Alberto Delgado

Personal information
- Born: September 3, 1964 (age 61) Santurce, Puerto Rico
- Occupation: Jockey

Horse racing career
- Sport: Horse racing
- Career wins: 2,936+ (ongoing) as of July 6, 2021

Major racing wins
- Barbara Fritchie Handicap (1983) Jameela Stakes (1983, 1986) Caesar's Wish Stakes (1984) Jennings Handicap (1984) John B. Campbell Handicap (1984, 1994) Native Dancer Stakes (1984, 1999) Obeah Stakes (1984) Find Handicap (1986, 1990) Harrison E. Johnson Memorial Handicap (1986) Maryland Million Oaks (1986, 1994) Twixt Stakes (1986, 1994) Squan Song Stakes (1988, 1991, 1992, 2009) Ben's Cat Stakes (1990, 2001) Private Terms Stakes (1990) Long Look Handicap (1991) Snow Goose Handicap (1991) Fire Plug Stakes (1993) General George Stakes (1993) Nellie Morse Stakes (1993,1995) Federico Tesio Stakes (1995) Maryland Million Distaff Handicap (1995) Miracle Wood Stakes (1995) Woodlawn Stakes (1995) Martha Washington Stakes (1999) Gallorette Stakes (2000) Locust Grove Handicap (2000) Maryland Million Turf (2001)

Racing awards
- Eclipse Award for Outstanding Apprentice Jockey (1982)

Significant horses
- California Chrome, Oliver's Twist, Stellarette, Wait for the Lady, Ameri Valay, Colstar

= Alberto Delgado (jockey) =

American jockey (born 1964)

Alberto Delgado (born September 3, 1964) is an American National Champion jockey born in Santurce, Puerto Rico who has ridden predominantly in California and Maryland. He rode California Chrome in several of the horse's early races in the 2013 season. Both his father and younger brother Willie were jockeys. Willie, who also spent some time as a horse trainer on the east coast, came west in 2013 at his brother's urging and became California Chrome's regular exercise rider during the 2014 season even though the older Delgado was not kept on as the colt's jockey.

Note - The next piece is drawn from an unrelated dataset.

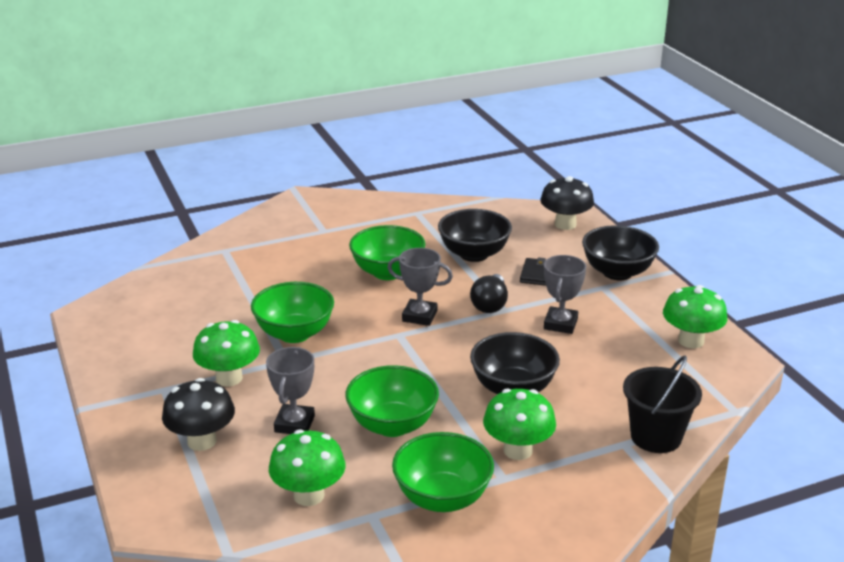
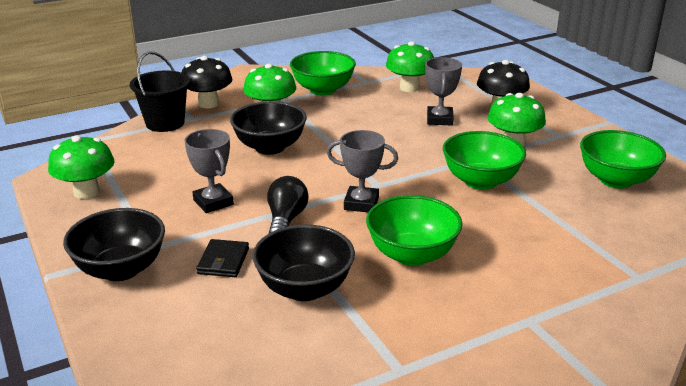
camera: 175 degrees right, 0 degrees up
green bowl [346,365,439,437] -> green bowl moved to [580,130,666,189]
black mushroom [540,176,594,230] -> black mushroom moved to [181,56,233,108]
grey trophy [544,255,586,334] -> grey trophy turned 45 degrees counterclockwise [184,129,234,213]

In 1982, Alberto Delgado won the Eclipse Award for Outstanding Apprentice Jockey on mounts that earned over $1.7 million at the track that year. As a promising young rider, he won the 1983 Grade III Barbara Fritchie Handicap on Stellarette, and the 1984 John B. Campbell Handicap on Island Champ. In the 1990s he had two graded stakes wins with Wait for the Lady, and won the Campbell handicap a second time with Ameri Valay. He came in second in the 1995 Preakness Stakes on Oliver's Twist, and in that year topped $2 million in racetrack earnings (jockeys share being approximately 10% of the horse's winnings). He won three graded stakes in the 1999–2000 seasons on Colstar.

Most of his racing career has been at Del Mar racetrack in San Diego, California and the Maryland tracks, notably Laurel Park, where he had several graded stakes wins, and Pimlico, home to the Preakness. He also won graded stakes races at Churchill Downs and Meadowlands.